# stone and wood IBU



## jezza79 (22/2/13)

Helo all.
can anyone give a quick answer regarding the ibu of pacific ale?
i am doing up a recipe and am now up to the hops but cant remember what was the ibu
was thinking around 14?
anyone know for sure?
thanks


----------



## bum (22/2/13)

It'd be higher than 14. Low 20s would get you close.
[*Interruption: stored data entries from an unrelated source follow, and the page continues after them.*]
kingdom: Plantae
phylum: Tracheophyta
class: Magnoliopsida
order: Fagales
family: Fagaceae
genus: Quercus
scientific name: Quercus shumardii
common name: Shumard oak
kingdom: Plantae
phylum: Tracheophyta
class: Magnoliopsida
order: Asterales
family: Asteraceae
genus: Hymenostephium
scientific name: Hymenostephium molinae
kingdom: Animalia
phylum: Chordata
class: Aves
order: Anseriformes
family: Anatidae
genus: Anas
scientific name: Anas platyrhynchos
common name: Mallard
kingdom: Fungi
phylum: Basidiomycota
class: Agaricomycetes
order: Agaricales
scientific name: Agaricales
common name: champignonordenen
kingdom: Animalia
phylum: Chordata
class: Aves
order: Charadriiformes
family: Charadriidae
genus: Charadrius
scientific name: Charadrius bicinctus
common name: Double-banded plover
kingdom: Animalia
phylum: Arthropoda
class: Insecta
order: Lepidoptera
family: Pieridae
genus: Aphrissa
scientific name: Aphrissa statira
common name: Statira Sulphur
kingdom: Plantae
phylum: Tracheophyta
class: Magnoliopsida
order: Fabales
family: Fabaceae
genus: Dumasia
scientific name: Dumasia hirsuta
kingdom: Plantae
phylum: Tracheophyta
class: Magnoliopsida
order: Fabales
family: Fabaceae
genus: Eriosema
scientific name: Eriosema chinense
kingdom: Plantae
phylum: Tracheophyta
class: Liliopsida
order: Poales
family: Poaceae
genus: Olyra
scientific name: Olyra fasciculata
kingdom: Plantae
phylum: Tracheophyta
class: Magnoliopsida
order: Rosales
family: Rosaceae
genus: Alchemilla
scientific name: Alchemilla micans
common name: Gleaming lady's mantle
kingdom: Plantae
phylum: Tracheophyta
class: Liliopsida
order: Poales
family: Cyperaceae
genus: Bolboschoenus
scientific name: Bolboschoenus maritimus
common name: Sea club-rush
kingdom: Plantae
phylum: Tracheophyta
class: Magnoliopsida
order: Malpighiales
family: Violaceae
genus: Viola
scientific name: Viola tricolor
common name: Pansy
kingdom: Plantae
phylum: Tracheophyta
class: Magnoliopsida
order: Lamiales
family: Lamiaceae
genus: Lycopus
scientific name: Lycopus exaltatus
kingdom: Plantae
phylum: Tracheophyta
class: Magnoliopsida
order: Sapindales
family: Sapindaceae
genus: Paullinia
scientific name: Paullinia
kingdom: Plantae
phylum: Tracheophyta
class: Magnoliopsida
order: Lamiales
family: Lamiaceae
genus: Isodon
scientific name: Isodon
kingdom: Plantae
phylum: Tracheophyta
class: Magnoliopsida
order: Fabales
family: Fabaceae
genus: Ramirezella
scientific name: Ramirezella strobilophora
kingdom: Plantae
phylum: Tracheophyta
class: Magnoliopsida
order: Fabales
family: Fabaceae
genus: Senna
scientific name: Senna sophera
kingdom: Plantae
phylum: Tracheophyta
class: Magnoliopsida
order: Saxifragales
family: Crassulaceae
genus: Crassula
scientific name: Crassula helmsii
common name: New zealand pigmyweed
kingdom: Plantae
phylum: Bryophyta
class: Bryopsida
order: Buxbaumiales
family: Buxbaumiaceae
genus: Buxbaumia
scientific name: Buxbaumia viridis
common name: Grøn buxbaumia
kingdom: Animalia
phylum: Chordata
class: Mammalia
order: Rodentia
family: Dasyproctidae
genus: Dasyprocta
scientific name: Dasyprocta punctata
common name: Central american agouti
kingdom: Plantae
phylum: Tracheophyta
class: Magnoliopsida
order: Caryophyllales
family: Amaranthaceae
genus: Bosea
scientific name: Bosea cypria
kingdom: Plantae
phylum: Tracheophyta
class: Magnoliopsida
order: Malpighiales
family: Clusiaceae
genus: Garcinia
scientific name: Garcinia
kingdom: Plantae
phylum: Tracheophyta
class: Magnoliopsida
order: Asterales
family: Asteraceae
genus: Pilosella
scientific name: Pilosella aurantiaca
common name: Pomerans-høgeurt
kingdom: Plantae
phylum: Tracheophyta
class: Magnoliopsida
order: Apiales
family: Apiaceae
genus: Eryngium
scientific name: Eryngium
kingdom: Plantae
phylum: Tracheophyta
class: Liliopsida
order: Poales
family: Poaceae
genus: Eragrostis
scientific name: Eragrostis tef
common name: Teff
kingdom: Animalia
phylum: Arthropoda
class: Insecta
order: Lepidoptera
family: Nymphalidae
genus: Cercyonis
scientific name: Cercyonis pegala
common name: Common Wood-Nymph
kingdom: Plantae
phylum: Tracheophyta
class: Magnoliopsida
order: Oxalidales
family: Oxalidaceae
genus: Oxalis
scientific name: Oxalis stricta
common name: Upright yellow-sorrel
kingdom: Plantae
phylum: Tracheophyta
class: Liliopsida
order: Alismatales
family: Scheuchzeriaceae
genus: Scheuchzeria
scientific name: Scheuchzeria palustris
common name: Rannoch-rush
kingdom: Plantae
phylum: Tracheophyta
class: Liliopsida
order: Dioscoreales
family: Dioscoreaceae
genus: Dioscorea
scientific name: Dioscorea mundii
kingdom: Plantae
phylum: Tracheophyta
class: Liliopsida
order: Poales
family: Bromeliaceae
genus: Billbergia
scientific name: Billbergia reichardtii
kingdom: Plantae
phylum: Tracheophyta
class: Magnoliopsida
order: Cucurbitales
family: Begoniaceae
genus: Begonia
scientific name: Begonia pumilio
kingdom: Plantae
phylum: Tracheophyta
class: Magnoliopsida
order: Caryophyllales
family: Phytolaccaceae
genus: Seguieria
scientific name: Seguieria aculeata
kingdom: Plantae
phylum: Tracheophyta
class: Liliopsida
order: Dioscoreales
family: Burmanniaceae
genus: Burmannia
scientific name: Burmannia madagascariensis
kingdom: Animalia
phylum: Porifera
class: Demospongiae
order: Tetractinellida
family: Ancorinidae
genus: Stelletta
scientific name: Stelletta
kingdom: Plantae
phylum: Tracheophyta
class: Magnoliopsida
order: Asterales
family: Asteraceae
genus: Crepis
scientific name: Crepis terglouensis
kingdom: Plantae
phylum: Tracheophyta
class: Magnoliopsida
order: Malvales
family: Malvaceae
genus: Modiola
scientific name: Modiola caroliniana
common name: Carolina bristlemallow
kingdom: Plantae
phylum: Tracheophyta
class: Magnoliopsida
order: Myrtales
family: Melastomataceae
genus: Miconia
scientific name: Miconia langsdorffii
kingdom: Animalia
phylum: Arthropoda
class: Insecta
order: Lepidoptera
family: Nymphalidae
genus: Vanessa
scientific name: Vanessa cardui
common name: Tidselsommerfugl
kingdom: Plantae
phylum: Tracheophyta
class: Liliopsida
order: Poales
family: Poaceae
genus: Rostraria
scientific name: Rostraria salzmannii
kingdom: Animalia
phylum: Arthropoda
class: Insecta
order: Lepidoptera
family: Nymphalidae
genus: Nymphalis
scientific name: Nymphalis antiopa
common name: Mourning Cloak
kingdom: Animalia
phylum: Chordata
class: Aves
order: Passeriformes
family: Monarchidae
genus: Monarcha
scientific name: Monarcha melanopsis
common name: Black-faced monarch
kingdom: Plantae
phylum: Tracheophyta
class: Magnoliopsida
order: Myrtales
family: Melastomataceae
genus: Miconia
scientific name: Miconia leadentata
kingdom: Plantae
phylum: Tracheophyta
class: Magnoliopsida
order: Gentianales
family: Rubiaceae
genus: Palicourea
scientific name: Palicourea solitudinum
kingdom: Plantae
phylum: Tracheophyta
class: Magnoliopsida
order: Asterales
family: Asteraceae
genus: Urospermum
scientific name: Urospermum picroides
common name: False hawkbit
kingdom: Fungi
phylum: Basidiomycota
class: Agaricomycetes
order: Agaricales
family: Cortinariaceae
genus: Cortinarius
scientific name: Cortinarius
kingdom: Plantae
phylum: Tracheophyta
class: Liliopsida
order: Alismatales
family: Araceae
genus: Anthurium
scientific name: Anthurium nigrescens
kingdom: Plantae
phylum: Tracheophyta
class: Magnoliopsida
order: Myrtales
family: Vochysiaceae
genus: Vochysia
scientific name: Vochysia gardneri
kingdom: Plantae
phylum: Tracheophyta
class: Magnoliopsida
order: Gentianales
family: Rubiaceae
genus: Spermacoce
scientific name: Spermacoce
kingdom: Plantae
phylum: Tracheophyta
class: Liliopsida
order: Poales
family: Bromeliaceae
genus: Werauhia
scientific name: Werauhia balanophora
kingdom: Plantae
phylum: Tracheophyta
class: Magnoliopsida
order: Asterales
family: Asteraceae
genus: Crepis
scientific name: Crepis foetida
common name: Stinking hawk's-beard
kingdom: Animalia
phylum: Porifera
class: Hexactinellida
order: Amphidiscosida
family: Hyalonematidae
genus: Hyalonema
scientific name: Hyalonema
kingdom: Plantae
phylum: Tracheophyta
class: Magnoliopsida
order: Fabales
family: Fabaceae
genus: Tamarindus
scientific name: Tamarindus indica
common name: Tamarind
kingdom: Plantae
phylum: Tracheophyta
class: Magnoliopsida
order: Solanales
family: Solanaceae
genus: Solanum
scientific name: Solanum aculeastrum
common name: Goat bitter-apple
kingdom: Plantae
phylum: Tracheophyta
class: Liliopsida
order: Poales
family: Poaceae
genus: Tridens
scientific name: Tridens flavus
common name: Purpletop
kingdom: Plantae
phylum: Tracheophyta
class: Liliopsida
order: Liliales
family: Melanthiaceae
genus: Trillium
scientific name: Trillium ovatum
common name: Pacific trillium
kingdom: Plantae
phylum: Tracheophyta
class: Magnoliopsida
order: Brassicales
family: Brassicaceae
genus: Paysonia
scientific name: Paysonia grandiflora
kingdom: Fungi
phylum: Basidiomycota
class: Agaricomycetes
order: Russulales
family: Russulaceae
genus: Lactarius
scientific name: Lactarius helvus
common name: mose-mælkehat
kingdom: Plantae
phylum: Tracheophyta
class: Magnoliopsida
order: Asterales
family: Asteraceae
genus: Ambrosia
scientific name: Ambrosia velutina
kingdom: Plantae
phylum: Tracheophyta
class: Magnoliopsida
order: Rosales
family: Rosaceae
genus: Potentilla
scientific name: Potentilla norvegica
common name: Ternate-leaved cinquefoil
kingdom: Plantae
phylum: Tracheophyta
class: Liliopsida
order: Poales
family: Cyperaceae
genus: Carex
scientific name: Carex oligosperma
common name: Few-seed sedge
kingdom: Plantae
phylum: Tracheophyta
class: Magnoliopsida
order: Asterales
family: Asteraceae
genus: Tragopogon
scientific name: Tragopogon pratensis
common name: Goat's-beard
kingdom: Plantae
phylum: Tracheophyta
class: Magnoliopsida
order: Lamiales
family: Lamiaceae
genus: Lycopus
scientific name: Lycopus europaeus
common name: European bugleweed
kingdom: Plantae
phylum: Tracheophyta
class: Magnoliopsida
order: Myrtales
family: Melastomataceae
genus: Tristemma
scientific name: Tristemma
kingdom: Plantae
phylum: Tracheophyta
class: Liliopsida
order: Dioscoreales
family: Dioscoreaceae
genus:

I'd be giving it some body and 30 IBU but I like to make "improvements" where I can.


----------



## jezza79 (22/2/13)

really, 20's you recon? just seems a tad high


----------



## seamad (22/2/13)

18-20


----------



## jezza79 (22/2/13)

done 20 it is then


----------



## jammer (22/2/13)

It's 22. I've asked the brewer. 
I make my clone 29.


----------



## jezza79 (23/2/13)

thanks guys......adjusted to 22


----------



## punkin (23/2/13)

> *StoneandWood Ale 1* (American Wheat or Rye Beer)
> 
> Original Gravity (OG): 1.050 (°P): 12.4
> Final Gravity (FG): 1.010 (°P): 2.6
> ...


----------



## Moad (24/2/13)

I just did one based on pilsener with 90 min boil and 17 IBU. Will post back in a couple of weeks with recipe if its any good


----------



## jammer (25/2/13)

Just putting it out there also, it's quite dry, to allow the hops to stand out...
I mash at 64. It's very close.


----------